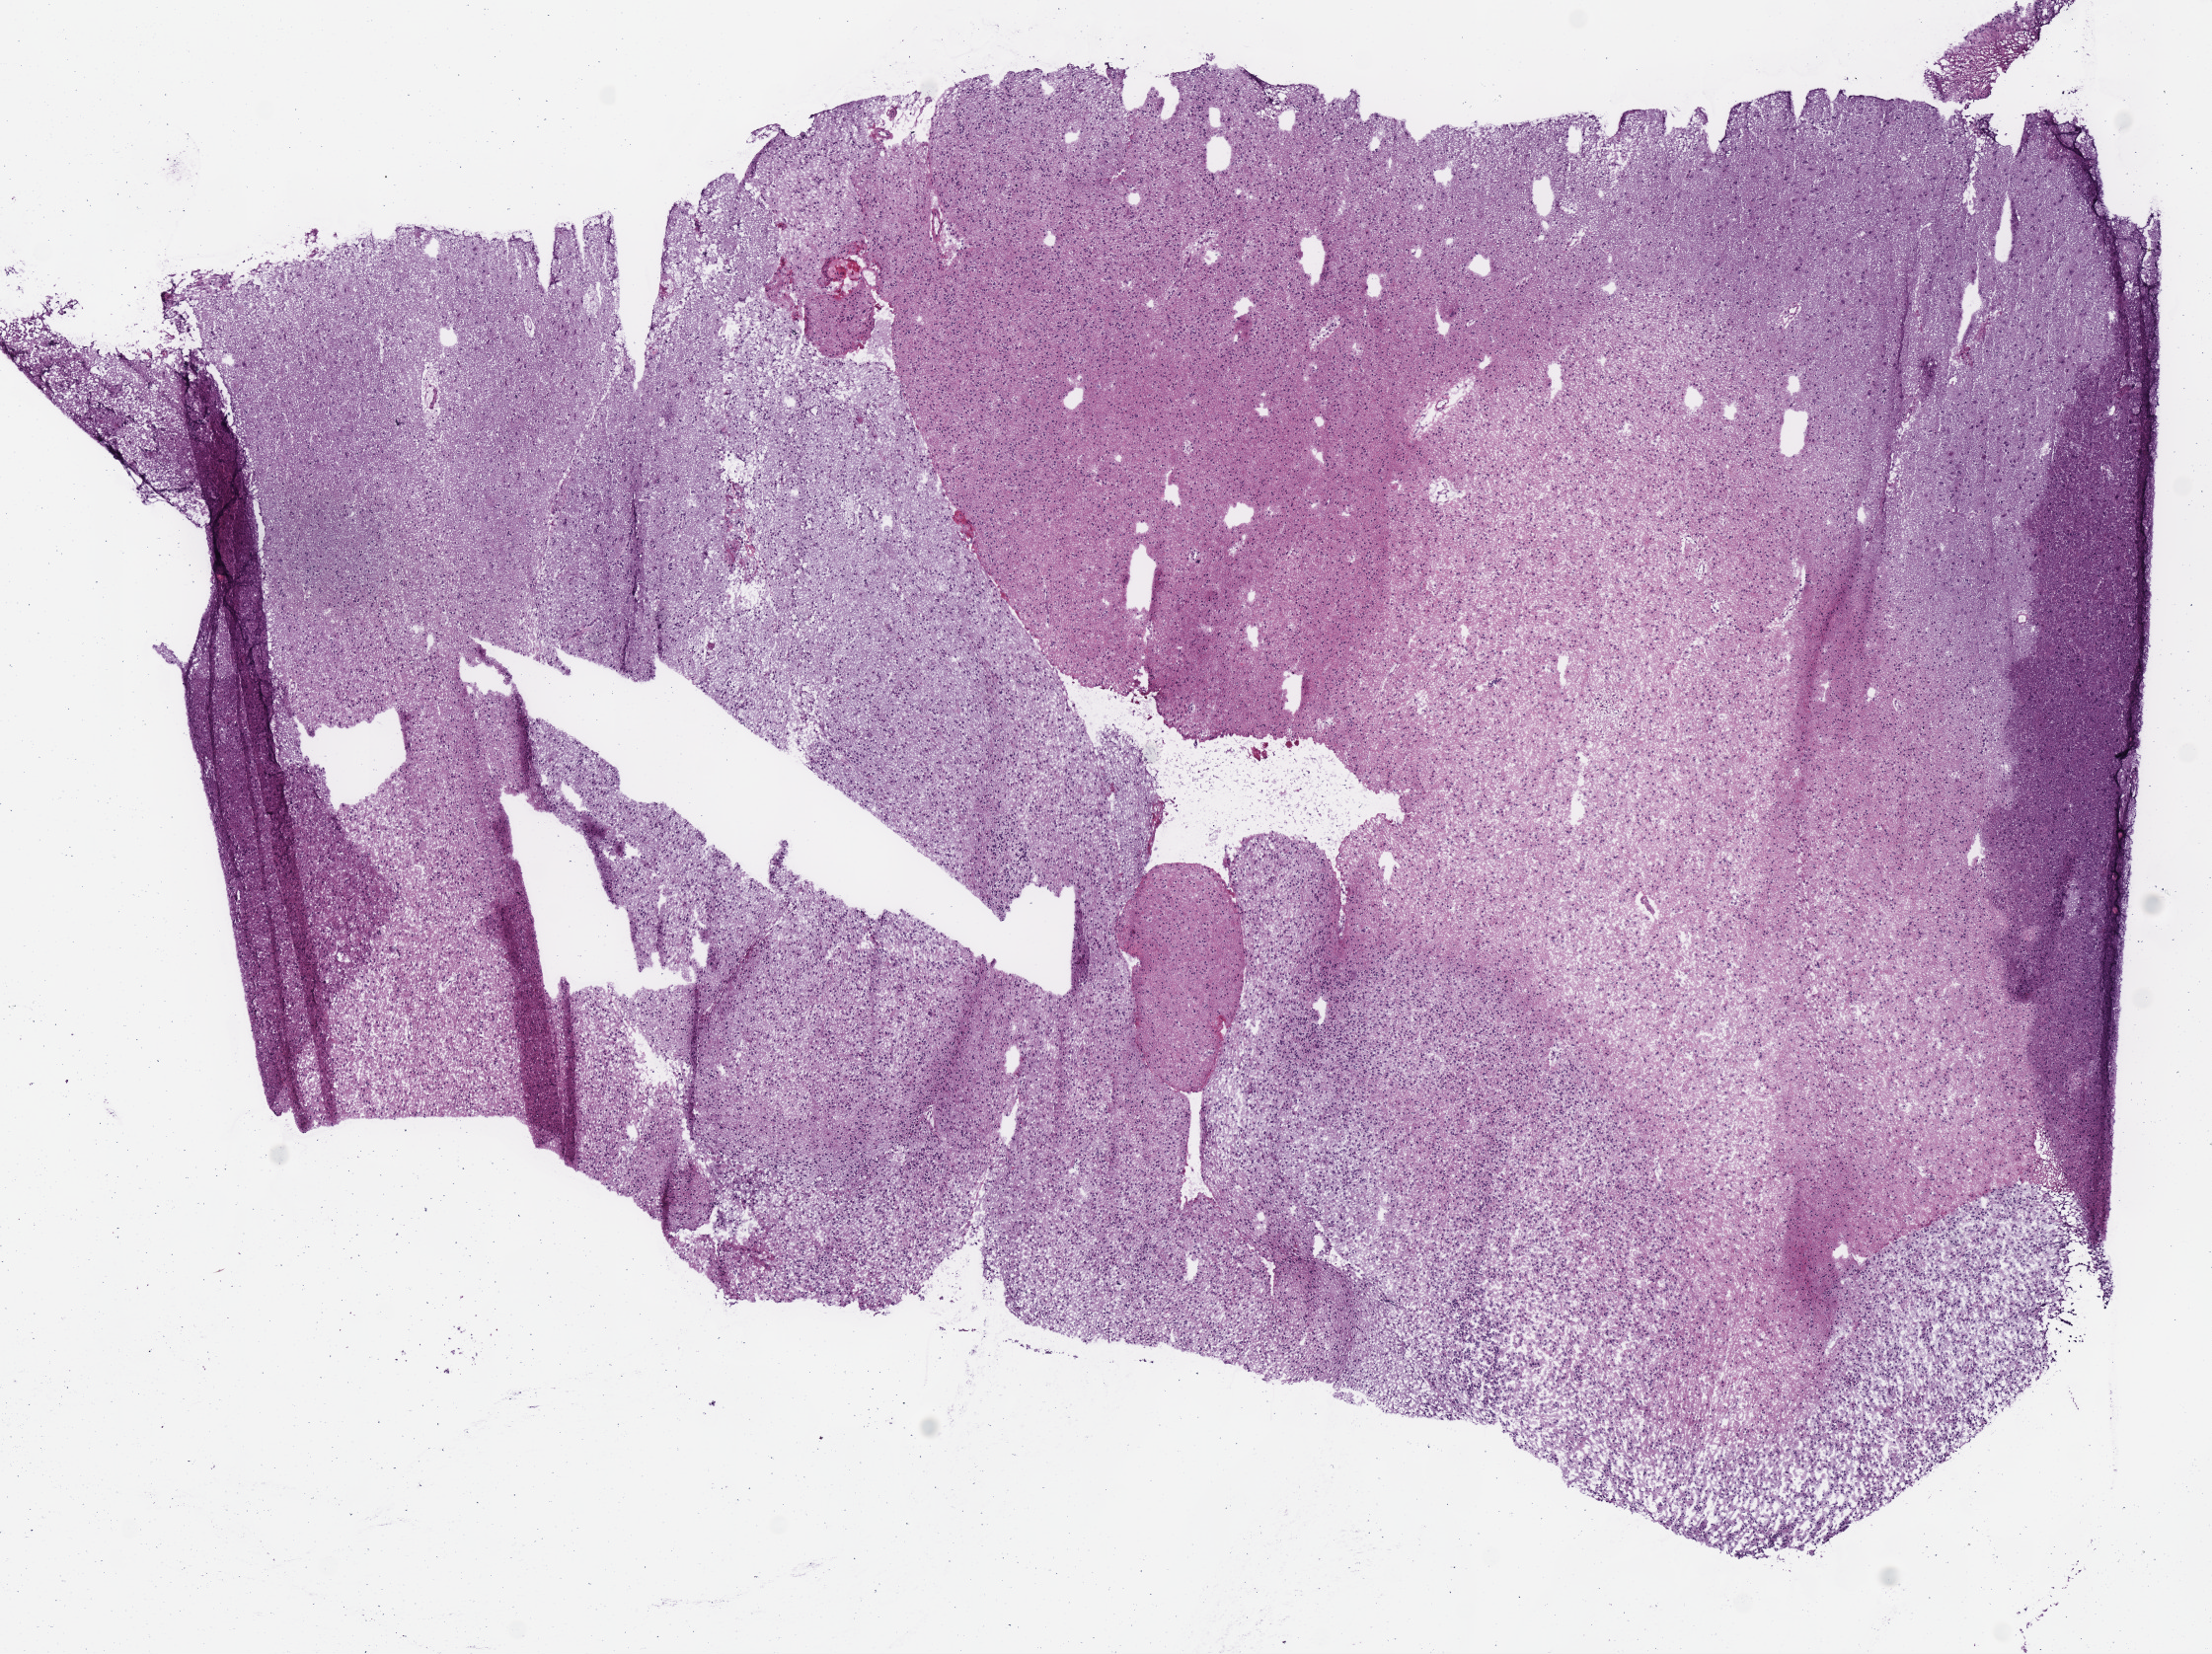
Whole-slide histology image, Hematoxylin and eosin (H&E) stained, shown as a low-resolution overview of the whole scanned area (about 8.8 x 6.6 mm), frozen section, brain, primary tumour sample. Patient: male, age at initial diagnosis 64 years. Histologic grade: G3 (poorly differentiated). Composition of this section per pathologist review: tumour cells 100%, tumour nuclei 75%, normal cells 0%, stromal cells 0%, necrosis 0%.
* laterality: right
* histologic diagnosis: Oligodendroglioma, anaplastic (cerebrum)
※ ※ ※
### TASK OBJECTIVE:
Excluding pictures, reproduce the listing above exactly as it stands.

### RESULT OF THE TASK:
Whole-slide histology image, Hematoxylin and eosin (H&E) stained, shown as a low-resolution overview of the whole scanned area (about 8.8 x 6.6 mm), frozen section, brain, primary tumour sample. Patient: male, age at initial diagnosis 64 years. Histologic grade: G3 (poorly differentiated). Composition of this section per pathologist review: tumour cells 100%, tumour nuclei 75%, normal cells 0%, stromal cells 0%, necrosis 0%.
* laterality: right
* histologic diagnosis: Oligodendroglioma, anaplastic (cerebrum)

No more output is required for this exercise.